[GIVEN PASSAGE]
::::::
Why We Love to Buy From Thought Leaders

There’s a critical distinction between experts and thought leaders when we decide to buy. An expert may know their subject well. If they do not publish and share their expertise publicly, there is no way for us to get to know their expertise. When you buy from a thought leader, you can “try before you buy” by reviewing their publications and materials. That gives you peace of mind that you have made a good buying decision.

Hold on a Minute — What is a Thought Leader?

Before we go any further, let’s define what this term means. According to the MacMillan Dictionary:

a person or organization that is recognized by their peers as the authority in a specialist field and whose opinions and expertise are valued.

That’s part of the story. We need to add one more element to the definition to arrive at a 21st century definition. Writing in Inc., Justin Gray argues that thought leaders tend to have three themes. Our adaptation of Gray’s themes are noted below:

Deep expertise. “A true thought leader understands the importance of striking a balance between what’s already known and what hasn’t been thought of yet.”

Action oriented. “You can be an expert in any range of industries, but what actions are being taken to push your ideas forward?” This factor distinguishes a thought leader from a journalist or academic researcher. A researcher might identify a trend in identity management while a thought leader would translate that research into advice and recommendations.

Communicating your expertise. “What good is being an expert if all that knowledge stays trapped within you? Yes, qualifications are important and yes, experience matters — but lots of people have both. How effectively you communicate will ultimately determine how good of a leader you are.”
::::::
[SUPPLIED MATERIAL]
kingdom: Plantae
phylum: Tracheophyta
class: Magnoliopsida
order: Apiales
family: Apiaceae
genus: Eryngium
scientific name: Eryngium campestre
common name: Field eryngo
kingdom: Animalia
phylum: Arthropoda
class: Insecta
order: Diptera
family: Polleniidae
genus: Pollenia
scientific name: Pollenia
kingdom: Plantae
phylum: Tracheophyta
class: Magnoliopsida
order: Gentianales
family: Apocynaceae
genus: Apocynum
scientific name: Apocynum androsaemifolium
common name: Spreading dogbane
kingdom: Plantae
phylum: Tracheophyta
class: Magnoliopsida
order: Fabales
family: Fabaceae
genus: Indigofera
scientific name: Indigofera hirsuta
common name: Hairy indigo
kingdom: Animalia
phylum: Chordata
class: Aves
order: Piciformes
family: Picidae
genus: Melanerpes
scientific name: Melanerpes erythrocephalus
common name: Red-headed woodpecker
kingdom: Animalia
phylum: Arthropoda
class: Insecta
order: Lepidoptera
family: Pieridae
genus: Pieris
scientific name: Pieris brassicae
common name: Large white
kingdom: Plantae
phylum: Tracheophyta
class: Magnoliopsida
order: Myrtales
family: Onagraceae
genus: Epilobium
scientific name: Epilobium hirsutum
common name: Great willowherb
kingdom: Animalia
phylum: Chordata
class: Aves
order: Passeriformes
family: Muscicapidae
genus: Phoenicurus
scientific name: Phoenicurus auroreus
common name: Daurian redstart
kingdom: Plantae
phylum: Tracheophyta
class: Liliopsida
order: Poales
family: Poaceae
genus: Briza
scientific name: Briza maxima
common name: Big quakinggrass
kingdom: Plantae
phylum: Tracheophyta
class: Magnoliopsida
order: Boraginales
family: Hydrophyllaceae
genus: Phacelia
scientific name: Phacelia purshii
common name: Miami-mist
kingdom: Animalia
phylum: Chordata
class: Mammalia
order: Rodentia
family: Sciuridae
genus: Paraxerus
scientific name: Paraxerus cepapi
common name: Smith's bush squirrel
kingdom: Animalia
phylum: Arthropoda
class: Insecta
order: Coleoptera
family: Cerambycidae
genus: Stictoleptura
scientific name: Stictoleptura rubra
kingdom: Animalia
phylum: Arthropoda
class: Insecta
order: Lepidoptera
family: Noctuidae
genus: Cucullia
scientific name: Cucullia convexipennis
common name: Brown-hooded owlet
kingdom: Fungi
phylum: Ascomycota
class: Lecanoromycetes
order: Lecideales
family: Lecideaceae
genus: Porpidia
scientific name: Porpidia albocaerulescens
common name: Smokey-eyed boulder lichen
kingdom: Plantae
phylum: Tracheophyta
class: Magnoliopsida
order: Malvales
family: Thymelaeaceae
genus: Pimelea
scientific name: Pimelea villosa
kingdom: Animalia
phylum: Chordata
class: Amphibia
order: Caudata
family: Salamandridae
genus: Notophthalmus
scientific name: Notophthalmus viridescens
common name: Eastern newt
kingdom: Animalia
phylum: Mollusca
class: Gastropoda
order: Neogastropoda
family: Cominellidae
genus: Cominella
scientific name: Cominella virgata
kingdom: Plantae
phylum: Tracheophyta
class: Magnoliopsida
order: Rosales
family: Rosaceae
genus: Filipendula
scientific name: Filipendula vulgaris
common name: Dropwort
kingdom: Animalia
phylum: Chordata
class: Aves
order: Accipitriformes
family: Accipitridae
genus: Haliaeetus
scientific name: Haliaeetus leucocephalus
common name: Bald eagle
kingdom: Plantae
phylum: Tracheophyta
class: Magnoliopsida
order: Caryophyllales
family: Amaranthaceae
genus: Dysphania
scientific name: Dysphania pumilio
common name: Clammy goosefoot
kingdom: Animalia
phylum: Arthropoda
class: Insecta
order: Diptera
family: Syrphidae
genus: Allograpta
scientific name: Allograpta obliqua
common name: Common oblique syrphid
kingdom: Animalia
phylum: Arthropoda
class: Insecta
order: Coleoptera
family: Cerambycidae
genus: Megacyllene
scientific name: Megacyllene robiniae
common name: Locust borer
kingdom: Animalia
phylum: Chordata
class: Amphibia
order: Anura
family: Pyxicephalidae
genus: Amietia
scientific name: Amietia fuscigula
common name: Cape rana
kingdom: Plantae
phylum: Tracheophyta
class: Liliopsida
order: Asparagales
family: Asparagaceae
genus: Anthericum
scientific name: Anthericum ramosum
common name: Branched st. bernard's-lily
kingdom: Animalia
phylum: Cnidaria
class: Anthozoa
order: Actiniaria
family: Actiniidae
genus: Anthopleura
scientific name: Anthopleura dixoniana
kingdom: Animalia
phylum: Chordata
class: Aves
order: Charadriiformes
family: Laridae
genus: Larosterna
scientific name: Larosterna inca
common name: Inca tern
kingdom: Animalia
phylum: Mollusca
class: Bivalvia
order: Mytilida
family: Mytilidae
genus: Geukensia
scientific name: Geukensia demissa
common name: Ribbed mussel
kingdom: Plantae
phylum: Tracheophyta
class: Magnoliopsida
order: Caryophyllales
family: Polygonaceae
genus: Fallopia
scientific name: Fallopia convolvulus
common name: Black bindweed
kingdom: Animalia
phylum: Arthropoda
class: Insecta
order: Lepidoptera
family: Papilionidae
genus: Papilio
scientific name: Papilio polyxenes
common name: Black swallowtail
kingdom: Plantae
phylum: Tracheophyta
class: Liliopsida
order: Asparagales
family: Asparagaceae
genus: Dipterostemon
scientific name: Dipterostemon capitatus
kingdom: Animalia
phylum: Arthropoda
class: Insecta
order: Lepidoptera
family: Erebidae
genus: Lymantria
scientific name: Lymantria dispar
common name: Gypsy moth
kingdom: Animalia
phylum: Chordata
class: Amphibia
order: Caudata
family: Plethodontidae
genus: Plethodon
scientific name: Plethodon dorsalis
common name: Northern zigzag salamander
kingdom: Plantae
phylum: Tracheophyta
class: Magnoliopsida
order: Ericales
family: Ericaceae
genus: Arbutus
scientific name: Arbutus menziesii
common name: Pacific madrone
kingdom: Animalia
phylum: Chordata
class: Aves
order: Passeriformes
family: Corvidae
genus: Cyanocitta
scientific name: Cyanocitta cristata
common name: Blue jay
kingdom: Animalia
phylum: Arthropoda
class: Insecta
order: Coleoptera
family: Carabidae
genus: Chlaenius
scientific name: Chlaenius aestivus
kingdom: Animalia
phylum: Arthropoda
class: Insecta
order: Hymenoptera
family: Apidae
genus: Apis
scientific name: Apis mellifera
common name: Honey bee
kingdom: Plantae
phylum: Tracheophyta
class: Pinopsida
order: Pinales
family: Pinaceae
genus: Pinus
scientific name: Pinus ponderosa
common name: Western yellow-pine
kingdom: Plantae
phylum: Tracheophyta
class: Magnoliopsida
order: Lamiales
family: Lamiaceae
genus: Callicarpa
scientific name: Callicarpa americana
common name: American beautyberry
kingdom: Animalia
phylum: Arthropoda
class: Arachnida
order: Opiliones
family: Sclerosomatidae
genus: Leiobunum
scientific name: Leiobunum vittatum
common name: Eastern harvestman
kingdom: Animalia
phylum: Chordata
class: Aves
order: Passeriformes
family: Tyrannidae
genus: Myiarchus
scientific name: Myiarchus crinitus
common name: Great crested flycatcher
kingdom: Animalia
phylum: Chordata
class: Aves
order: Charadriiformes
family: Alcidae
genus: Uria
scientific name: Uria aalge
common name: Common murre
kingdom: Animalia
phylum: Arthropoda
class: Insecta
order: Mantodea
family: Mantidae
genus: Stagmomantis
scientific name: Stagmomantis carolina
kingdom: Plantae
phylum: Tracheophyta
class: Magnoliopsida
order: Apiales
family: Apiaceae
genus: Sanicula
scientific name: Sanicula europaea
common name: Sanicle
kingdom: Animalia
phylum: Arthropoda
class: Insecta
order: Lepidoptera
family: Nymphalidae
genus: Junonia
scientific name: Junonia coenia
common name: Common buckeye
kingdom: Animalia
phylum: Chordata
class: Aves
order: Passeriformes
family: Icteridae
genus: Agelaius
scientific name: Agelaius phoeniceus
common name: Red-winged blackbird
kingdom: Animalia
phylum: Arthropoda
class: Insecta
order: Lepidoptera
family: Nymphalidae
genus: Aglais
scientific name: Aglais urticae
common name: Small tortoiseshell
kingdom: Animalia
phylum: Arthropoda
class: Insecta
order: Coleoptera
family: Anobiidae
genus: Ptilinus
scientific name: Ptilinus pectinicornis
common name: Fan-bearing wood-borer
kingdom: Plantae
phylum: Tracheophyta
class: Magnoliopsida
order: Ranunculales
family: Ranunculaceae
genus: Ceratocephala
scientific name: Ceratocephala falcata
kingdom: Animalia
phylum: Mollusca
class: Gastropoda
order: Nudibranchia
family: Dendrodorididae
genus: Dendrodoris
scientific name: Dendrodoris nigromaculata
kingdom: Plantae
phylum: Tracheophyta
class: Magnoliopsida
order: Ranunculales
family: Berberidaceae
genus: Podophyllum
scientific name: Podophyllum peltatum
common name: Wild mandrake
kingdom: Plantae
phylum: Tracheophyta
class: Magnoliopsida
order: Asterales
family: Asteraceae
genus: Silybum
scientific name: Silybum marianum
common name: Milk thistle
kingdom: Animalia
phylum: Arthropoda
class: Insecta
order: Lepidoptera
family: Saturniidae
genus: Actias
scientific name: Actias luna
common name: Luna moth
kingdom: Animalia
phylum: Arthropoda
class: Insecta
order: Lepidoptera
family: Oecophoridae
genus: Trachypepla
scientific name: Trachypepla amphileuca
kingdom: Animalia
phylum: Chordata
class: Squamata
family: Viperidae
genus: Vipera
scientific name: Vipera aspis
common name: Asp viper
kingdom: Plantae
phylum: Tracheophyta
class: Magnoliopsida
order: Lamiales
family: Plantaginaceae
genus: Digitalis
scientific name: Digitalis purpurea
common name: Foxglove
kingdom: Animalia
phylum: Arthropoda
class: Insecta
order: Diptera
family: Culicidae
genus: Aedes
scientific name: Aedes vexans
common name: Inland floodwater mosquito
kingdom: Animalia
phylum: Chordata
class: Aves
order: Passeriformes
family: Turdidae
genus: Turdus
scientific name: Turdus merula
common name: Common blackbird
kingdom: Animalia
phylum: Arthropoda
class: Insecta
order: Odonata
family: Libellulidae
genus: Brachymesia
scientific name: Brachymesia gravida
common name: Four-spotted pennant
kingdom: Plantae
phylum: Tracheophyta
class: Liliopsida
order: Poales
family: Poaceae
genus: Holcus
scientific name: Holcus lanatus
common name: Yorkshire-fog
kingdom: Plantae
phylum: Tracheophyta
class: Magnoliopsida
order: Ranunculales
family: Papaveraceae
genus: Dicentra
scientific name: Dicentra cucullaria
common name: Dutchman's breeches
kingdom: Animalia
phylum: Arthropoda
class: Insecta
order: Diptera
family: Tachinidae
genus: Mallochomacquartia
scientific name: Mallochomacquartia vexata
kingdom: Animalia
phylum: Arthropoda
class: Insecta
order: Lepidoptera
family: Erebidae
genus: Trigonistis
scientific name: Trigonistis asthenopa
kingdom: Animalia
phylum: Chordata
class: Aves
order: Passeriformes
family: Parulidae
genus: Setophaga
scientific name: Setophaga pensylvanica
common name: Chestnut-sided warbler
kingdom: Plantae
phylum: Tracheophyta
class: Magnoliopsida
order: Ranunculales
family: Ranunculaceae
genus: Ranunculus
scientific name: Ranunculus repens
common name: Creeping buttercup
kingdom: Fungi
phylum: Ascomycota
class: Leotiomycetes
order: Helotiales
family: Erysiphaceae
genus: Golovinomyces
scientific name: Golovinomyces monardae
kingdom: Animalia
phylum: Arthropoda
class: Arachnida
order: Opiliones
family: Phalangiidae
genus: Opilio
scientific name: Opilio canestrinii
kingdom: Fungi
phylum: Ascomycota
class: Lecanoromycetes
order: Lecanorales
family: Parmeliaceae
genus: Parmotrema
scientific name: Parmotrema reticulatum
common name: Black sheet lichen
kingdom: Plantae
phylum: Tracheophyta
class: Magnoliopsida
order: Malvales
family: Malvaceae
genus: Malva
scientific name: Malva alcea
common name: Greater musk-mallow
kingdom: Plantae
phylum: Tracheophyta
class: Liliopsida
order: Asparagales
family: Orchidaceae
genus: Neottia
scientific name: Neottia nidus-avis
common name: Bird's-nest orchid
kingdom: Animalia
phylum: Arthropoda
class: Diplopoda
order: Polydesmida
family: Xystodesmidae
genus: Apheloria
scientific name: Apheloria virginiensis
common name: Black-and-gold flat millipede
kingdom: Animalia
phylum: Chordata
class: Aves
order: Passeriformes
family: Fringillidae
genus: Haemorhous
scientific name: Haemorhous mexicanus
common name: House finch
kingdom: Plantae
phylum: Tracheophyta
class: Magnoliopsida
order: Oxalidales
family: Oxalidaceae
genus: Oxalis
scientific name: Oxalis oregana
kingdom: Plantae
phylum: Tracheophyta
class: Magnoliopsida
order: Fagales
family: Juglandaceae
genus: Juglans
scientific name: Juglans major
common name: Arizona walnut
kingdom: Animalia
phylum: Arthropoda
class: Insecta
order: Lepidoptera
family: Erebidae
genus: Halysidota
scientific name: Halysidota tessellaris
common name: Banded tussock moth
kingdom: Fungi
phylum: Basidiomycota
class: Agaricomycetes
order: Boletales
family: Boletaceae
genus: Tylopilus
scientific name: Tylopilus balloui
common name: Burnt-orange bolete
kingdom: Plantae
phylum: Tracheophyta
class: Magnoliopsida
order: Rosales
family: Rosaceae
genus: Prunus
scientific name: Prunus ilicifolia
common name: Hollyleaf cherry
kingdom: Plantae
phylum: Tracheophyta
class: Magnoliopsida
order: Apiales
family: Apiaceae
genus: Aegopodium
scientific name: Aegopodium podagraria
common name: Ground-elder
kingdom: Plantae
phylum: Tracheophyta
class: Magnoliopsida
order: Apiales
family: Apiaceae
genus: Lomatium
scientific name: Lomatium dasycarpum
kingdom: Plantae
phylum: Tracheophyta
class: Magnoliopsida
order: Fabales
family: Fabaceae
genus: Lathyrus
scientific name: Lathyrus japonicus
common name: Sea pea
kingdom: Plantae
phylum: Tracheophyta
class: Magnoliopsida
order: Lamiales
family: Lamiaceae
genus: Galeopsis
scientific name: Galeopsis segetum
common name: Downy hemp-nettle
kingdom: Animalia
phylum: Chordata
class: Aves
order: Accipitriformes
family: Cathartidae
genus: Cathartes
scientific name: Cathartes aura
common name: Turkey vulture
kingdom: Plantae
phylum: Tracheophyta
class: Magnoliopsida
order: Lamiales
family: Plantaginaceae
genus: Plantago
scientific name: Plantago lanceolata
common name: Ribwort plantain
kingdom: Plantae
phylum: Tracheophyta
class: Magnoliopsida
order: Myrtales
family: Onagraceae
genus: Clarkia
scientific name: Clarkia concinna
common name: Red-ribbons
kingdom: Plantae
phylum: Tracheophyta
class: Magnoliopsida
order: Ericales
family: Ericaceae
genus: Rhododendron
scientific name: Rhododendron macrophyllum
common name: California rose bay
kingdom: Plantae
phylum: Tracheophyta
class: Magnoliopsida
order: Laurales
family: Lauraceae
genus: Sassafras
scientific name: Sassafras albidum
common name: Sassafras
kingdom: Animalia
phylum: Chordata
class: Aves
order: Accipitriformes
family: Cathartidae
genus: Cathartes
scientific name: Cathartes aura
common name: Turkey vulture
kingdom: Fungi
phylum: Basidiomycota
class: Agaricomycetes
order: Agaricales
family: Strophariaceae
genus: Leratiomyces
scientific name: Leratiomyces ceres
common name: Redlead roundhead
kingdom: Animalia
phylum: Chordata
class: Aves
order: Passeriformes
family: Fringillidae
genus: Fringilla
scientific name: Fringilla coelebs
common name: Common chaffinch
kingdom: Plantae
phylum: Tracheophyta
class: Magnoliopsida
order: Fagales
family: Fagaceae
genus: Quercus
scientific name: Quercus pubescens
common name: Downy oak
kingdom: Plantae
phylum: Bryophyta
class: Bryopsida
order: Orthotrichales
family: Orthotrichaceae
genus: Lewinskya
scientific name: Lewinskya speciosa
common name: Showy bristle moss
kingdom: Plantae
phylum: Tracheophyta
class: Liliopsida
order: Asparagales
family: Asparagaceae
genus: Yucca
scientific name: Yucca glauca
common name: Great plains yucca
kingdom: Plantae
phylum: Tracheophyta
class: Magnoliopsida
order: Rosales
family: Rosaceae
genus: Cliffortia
::::::
[WORK TO COMPLETE]
Rewrite the piece on thought leaders from "There’s a critical" up to and including "expertise are valued.", swapping every "expertise" for "know-how". The listing comes from a separate source and has nothing to do with the piece on thought leaders.

[WRITTEN REPLY]
There’s a critical distinction between experts and thought leaders when we decide to buy. An expert may know their subject well. If they do not publish and share their know-how publicly, there is no way for us to get to know their know-how. When you buy from a thought leader, you can “try before you buy” by reviewing their publications and materials. That gives you peace of mind that you have made a good buying decision.

Hold on a Minute — What is a Thought Leader?

Before we go any further, let’s define what this term means. According to the MacMillan Dictionary:

a person or organization that is recognized by their peers as the authority in a specialist field and whose opinions and know-how are valued.